島国である日本の国土は海洋に面し、領海と排他的経済水域(EEZ)を合わせた面積は、世界第6位。海洋開発を進めることは、日本の弱点であるエネルギーや鉱物資源の確保という面で大きな可能性を秘める。
それだけにとどまらない。海洋調査や構造物の市場は今後の成長を見込める。まだまだ分かっていないことが多い海洋は、宇宙分野と並び、研究開発の進展が期待される分野でもある。

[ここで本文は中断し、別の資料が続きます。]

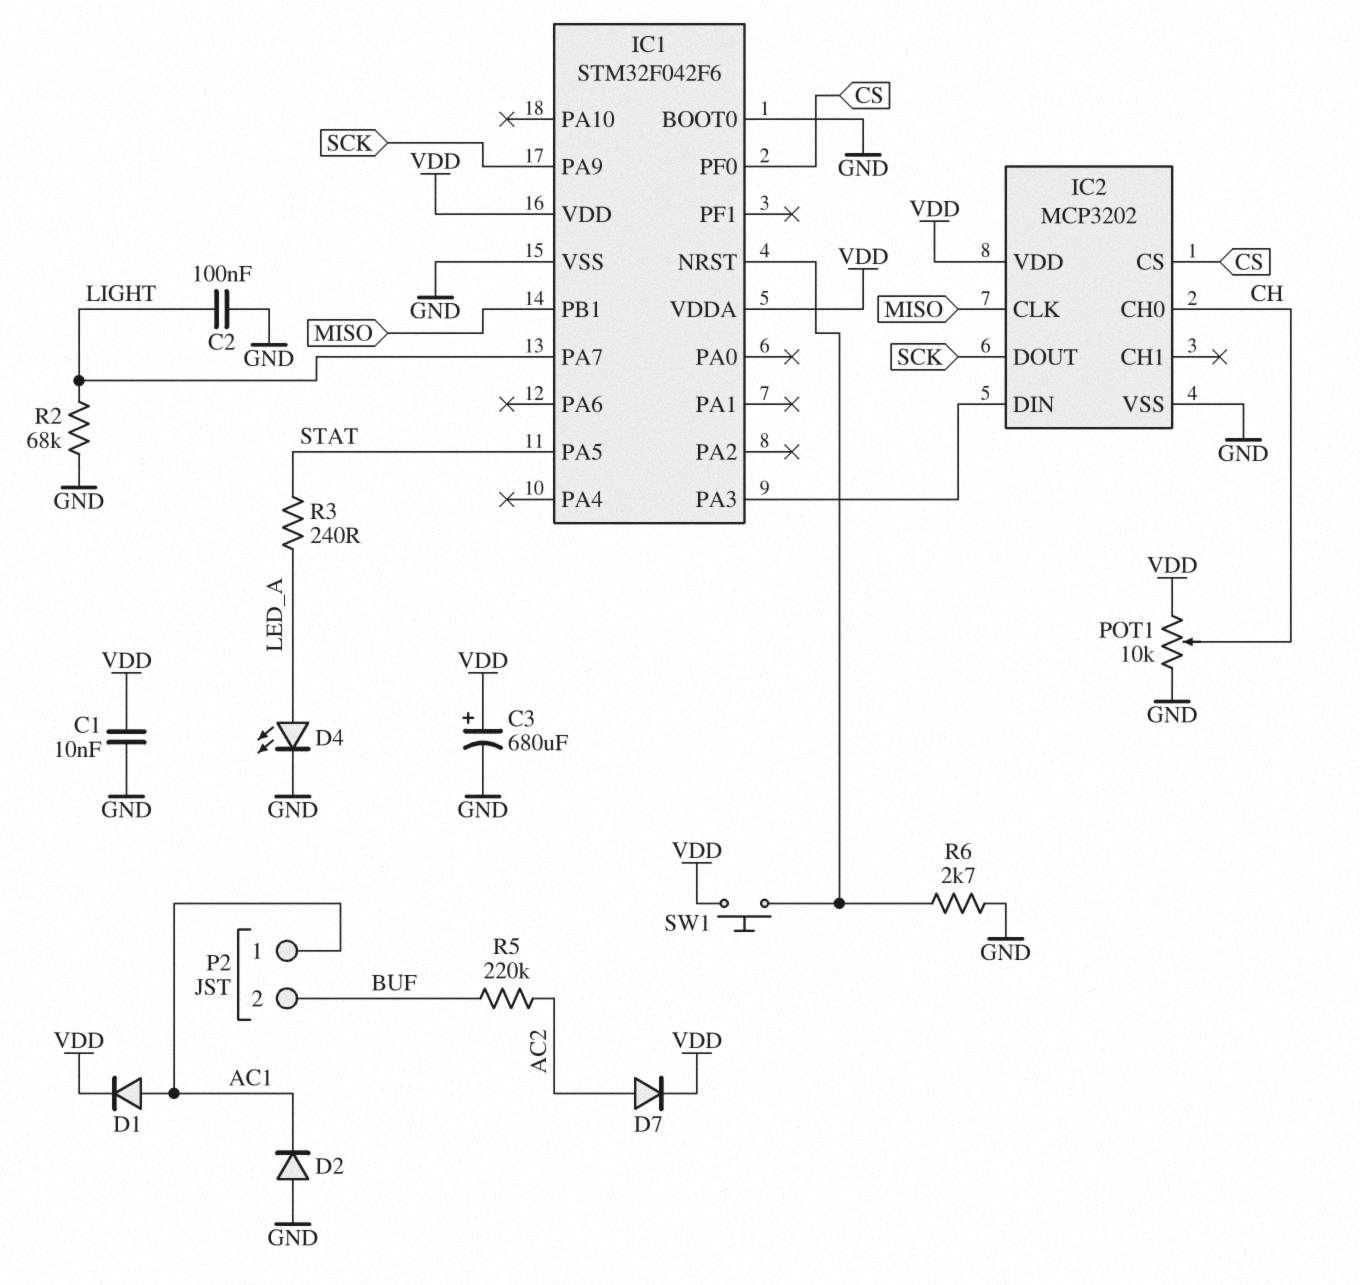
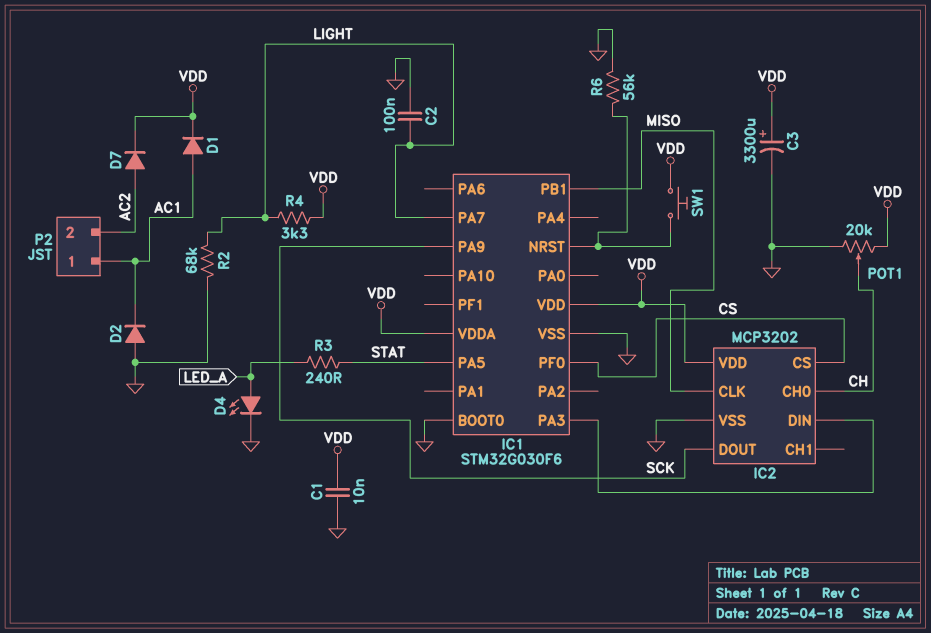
C3: 680uF (plus VDD, minus GND) -> 3300uF (plus VDD, minus GND)
IC1: STM32F042F6 -> STM32G030F6
P2 pin 2: BUF -> AC2
POT1: 10k (GND, VDD, wiper CH) -> 20k (GND, VDD, wiper CH)
R4: none -> 3.3k (LIGHT, VDD)
R5: 220k (AC2, BUF) -> none
R6: 2.7k (GND, IC1/NRST) -> 56k (GND, IC1/NRST)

自律型無人潜水機(AUV)や遠隔操作型無人潜水機(ROV)など水中ロボットの実用化も見込める。複数の中小企業や大学などがネットワークを組み、水中ロボット開発などのテーマに取り組む事例も見られる。
ただ、軍事技術をベースに研究開発の蓄積が多い海外各国に比べて、日本の海洋研究開発は後れをとってきた。
海洋分野に関する総合コンベンション「テクノオーシャン2018」が、米国の海洋国際会議「オーシャンズ」と合同で「OTO’18」として、29日から神戸市で始まる。会期中に海洋技術に関する論文が29カ国から504編が発表される予定だ。
しかし、そのうち215編が中国の研究者による発表で、地元開催にもかかわらず日本の発表は104編にとどまる。国策として海洋関連技術の研究を推進する中国に比べ、わが国の海洋研究は後じんを拝していることは否めない。
第3期海洋基本計画の方向性は「新たな海洋立国への挑戦」。安全保障を第一としながらも、産業利用の促進、環境の維持・保全、科学的知見の充実なども盛り込まれた。産業界、研究機関が海洋研究の輪を広げることで海洋技術立国に挑み、豊かな海の活用を期待したい。